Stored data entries
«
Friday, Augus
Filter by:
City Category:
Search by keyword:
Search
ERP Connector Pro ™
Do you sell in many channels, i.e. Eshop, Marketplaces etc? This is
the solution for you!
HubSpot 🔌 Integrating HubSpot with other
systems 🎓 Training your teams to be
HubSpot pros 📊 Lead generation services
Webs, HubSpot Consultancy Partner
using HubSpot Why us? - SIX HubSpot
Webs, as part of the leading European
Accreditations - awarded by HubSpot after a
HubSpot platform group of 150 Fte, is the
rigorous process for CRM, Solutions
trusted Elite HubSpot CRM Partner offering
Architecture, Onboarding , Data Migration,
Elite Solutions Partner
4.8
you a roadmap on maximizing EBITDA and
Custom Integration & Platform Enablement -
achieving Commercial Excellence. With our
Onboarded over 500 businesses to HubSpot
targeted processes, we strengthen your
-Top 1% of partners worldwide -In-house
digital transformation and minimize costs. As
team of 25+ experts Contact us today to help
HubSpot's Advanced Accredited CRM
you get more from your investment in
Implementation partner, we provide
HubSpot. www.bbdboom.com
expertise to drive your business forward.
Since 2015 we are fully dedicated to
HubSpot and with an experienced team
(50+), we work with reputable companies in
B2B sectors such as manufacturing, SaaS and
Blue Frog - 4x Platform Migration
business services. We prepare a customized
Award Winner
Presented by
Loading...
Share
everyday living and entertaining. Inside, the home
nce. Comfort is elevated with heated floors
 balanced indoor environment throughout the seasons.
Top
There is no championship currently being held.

What to produce - Turn the lines of every record above into a JSON list of strings, one string per line, leaving out any blank lines.

Your solution -
[
  "«",
  "Friday, Augus",
  "Filter by:",
  "City Category:",
  "Search by keyword:",
  "Search",
  "ERP Connector Pro ™",
  "Do you sell in many channels, i.e. Eshop, Marketplaces etc? This is",
  "the solution for you!",
  "HubSpot 🔌 Integrating HubSpot with other",
  "systems 🎓 Training your teams to be",
  "HubSpot pros 📊 Lead generation services",
  "Webs, HubSpot Consultancy Partner",
  "using HubSpot Why us? - SIX HubSpot",
  "Webs, as part of the leading European",
  "Accreditations - awarded by HubSpot after a",
  "HubSpot platform group of 150 Fte, is the",
  "rigorous process for CRM, Solutions",
  "trusted Elite HubSpot CRM Partner offering",
  "Architecture, Onboarding , Data Migration,",
  "Elite Solutions Partner",
  "4.8",
  "you a roadmap on maximizing EBITDA and",
  "Custom Integration & Platform Enablement -",
  "achieving Commercial Excellence. With our",
  "Onboarded over 500 businesses to HubSpot",
  "targeted processes, we strengthen your",
  "-Top 1% of partners worldwide -In-house",
  "digital transformation and minimize costs. As",
  "team of 25+ experts Contact us today to help",
  "HubSpot's Advanced Accredited CRM",
  "you get more from your investment in",
  "Implementation partner, we provide",
  "HubSpot. www.bbdboom.com",
  "expertise to drive your business forward.",
  "Since 2015 we are fully dedicated to",
  "HubSpot and with an experienced team",
  "(50+), we work with reputable companies in",
  "B2B sectors such as manufacturing, SaaS and",
  "Blue Frog - 4x Platform Migration",
  "business services. We prepare a customized",
  "Award Winner",
  "Presented by",
  "Loading...",
  "Share",
  "everyday living and entertaining. Inside, the home",
  "nce. Comfort is elevated with heated floors",
  " balanced indoor environment throughout the seasons.",
  "Top",
  "There is no championship currently being held."
]